» **WORK ITEM**:
Return every entry below word for word and leave out any picture.

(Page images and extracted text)
-=-=-=-=-
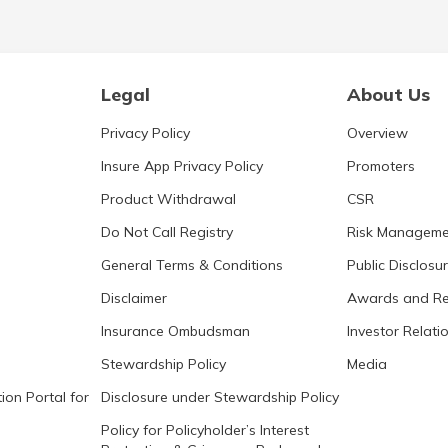
Legal
About Us
Privacy Policy
Overview
Insure App Privacy Policy
Promoters
Product Withdrawal
CSR
Do Not Call Registry
Risk Manageme
General Terms & Conditions
Public Disclosu
Disclaimer
Awards and Re
Insurance Ombudsman
Investor Relati
Stewardship Policy
Media
ion Portal for
Disclosure under Stewardship Policy
Policy for Policyholder’s Interest
Protection & Grievance Redressal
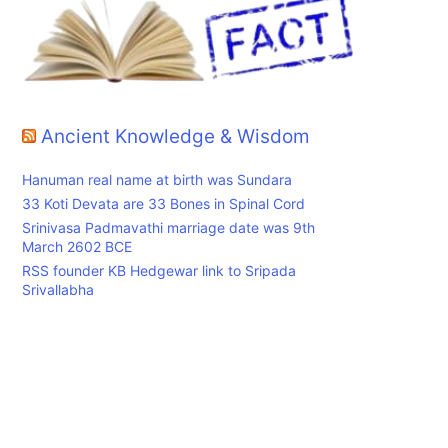
Ancient Knowledge & Wisdom
Hanuman real name at birth was Sundara
33 Koti Devata are 33 Bones in Spinal Cord
Srinivasa Padmavathi marriage date was 9th
March 2602 BCE
RSS founder KB Hedgewar link to Sripada
Srivallabha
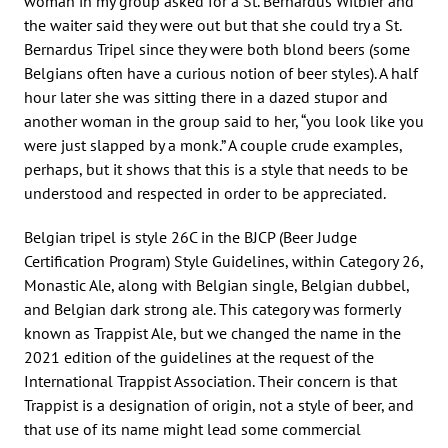
woman in my group asked for a St. Bernardus Witbier and
the waiter said they were out but that she could try a St.
Bernardus Tripel since they were both blond beers (some
Belgians often have a curious notion of beer styles). A half
hour later she was sitting there in a dazed stupor and
another woman in the group said to her, “you look like you
were just slapped by a monk.” A couple crude examples,
perhaps, but it shows that this is a style that needs to be
understood and respected in order to be appreciated.
Belgian tripel is style 26C in the BJCP (Beer Judge
Certification Program) Style Guidelines, within Category 26,
Monastic Ale, along with Belgian single, Belgian dubbel,
and Belgian dark strong ale. This category was formerly
known as Trappist Ale, but we changed the name in the
2021 edition of the guidelines at the request of the
International Trappist Association. Their concern is that
Trappist is a designation of origin, not a style of beer, and
that use of its name might lead some commercial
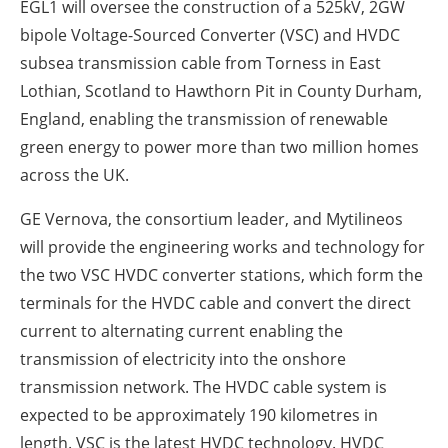
EGL1 will oversee the construction of a 525kV, 2GW
bipole Voltage-Sourced Converter (VSC) and HVDC
subsea transmission cable from Torness in East
Lothian, Scotland to Hawthorn Pit in County Durham,
England, enabling the transmission of renewable
green energy to power more than two million homes
across the UK.
GE Vernova, the consortium leader, and Mytilineos
will provide the engineering works and technology for
the two VSC HVDC converter stations, which form the
terminals for the HVDC cable and convert the direct
current to alternating current enabling the
transmission of electricity into the onshore
transmission network. The HVDC cable system is
expected to be approximately 190 kilometres in
length. VSC is the latest HVDC technology. HVDC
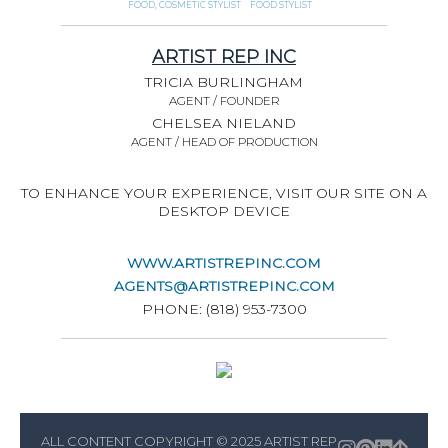
FOOD, COSMETIC STYLIST
FOOD STYLIST
ARTIST REP INC
TRICIA BURLINGHAM
AGENT / FOUNDER
CHELSEA NIELAND
AGENT / HEAD OF PRODUCTION
TO ENHANCE YOUR EXPERIENCE, VISIT OUR SITE ON A
DESKTOP DEVICE
WWW.ARTISTREPINC.COM
AGENTS@ARTISTREPINC.COM
PHONE: (818) 953-7300
ALL CONTENT COPYRIGHT © 2025 ARTIST REP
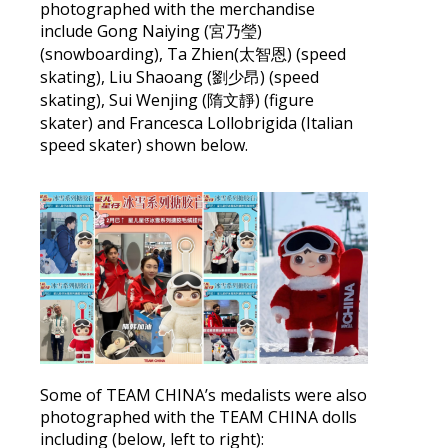
photographed with the merchandise
include Gong Naiying (宮乃瑩)
(snowboarding), Ta Zhien(太智恩) (speed
skating), Liu Shaoang (劉少昂) (speed
skating), Sui Wenjing (隋文靜) (figure
skater) and Francesca Lollobrigida (Italian
speed skater) shown below.
Some of TEAM CHINA’s medalists were also
photographed with the TEAM CHINA dolls
including (below, left to right):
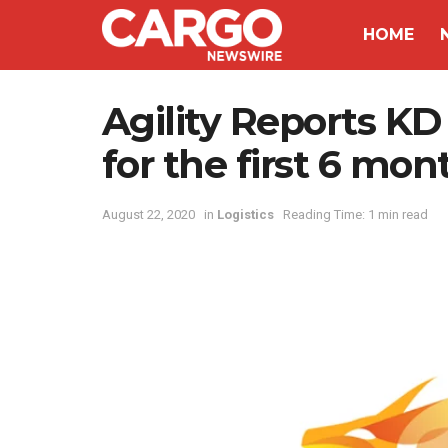
HOME
Agility Reports KD 
for the first 6 mon
August 22, 2020
in
Logistics
Reading Time: 1 min read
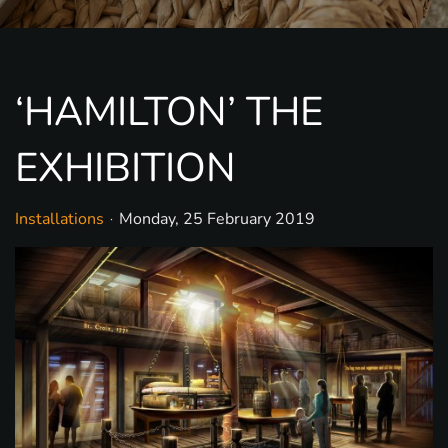
‘HAMILTON’ THE
EXHIBITION
Installations
Monday, 25 February 2019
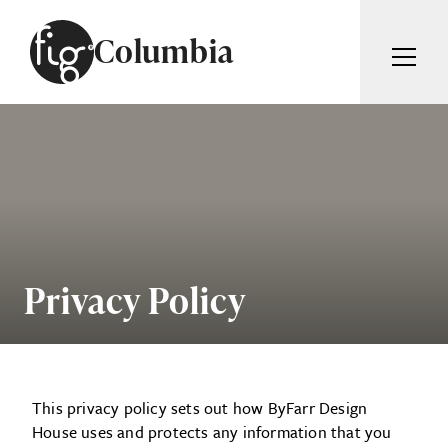
Skip to content
Columbia
ARTICLES
ADVERTISE
MAGAZINE
SUBSCRIBE
EVENTS
SEARCH ARTICLES
GIVING BACK
ABOUT
Privacy Policy
Search
FIG WEEKLY
This privacy policy sets out how ByFarr Design
House uses and protects any information that you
-=-=-=-=-
» **RESPONSE TO THIS TASK**:
Legal
About Us
Privacy Policy
Overview
Insure App Privacy Policy
Promoters
Product Withdrawal
CSR
Do Not Call Registry
Risk Manageme
General Terms & Conditions
Public Disclosu
Disclaimer
Awards and Re
Insurance Ombudsman
Investor Relati
Stewardship Policy
Media
ion Portal for
Disclosure under Stewardship Policy
Policy for Policyholder’s Interest
Protection & Grievance Redressal
Ancient Knowledge & Wisdom
Hanuman real name at birth was Sundara
33 Koti Devata are 33 Bones in Spinal Cord
Srinivasa Padmavathi marriage date was 9th
March 2602 BCE
RSS founder KB Hedgewar link to Sripada
Srivallabha
woman in my group asked for a St. Bernardus Witbier and
the waiter said they were out but that she could try a St.
Bernardus Tripel since they were both blond beers (some
Belgians often have a curious notion of beer styles). A half
hour later she was sitting there in a dazed stupor and
another woman in the group said to her, “you look like you
were just slapped by a monk.” A couple crude examples,
perhaps, but it shows that this is a style that needs to be
understood and respected in order to be appreciated.
Belgian tripel is style 26C in the BJCP (Beer Judge
Certification Program) Style Guidelines, within Category 26,
Monastic Ale, along with Belgian single, Belgian dubbel,
and Belgian dark strong ale. This category was formerly
known as Trappist Ale, but we changed the name in the
2021 edition of the guidelines at the request of the
International Trappist Association. Their concern is that
Trappist is a designation of origin, not a style of beer, and
that use of its name might lead some commercial
EGL1 will oversee the construction of a 525kV, 2GW
bipole Voltage-Sourced Converter (VSC) and HVDC
subsea transmission cable from Torness in East
Lothian, Scotland to Hawthorn Pit in County Durham,
England, enabling the transmission of renewable
green energy to power more than two million homes
across the UK.
GE Vernova, the consortium leader, and Mytilineos
will provide the engineering works and technology for
the two VSC HVDC converter stations, which form the
terminals for the HVDC cable and convert the direct
current to alternating current enabling the
transmission of electricity into the onshore
transmission network. The HVDC cable system is
expected to be approximately 190 kilometres in
length. VSC is the latest HVDC technology. HVDC
FOOD, COSMETIC STYLIST
FOOD STYLIST
ARTIST REP INC
TRICIA BURLINGHAM
AGENT / FOUNDER
CHELSEA NIELAND
AGENT / HEAD OF PRODUCTION
TO ENHANCE YOUR EXPERIENCE, VISIT OUR SITE ON A
DESKTOP DEVICE
WWW.ARTISTREPINC.COM
AGENTS@ARTISTREPINC.COM
PHONE: (818) 953-7300
ALL CONTENT COPYRIGHT © 2025 ARTIST REP
photographed with the merchandise
include Gong Naiying (宮乃瑩)
(snowboarding), Ta Zhien(太智恩) (speed
skating), Liu Shaoang (劉少昂) (speed
skating), Sui Wenjing (隋文靜) (figure
skater) and Francesca Lollobrigida (Italian
speed skater) shown below.
Some of TEAM CHINA’s medalists were also
photographed with the TEAM CHINA dolls
including (below, left to right):
HOME
Agility Reports KD 
for the first 6 mon
August 22, 2020
in
Logistics
Reading Time: 1 min read
‘HAMILTON’ THE
EXHIBITION
Installations
Monday, 25 February 2019
Skip to content
Columbia
ARTICLES
ADVERTISE
MAGAZINE
SUBSCRIBE
EVENTS
SEARCH ARTICLES
GIVING BACK
ABOUT
Privacy Policy
Search
FIG WEEKLY
This privacy policy sets out how ByFarr Design
House uses and protects any information that you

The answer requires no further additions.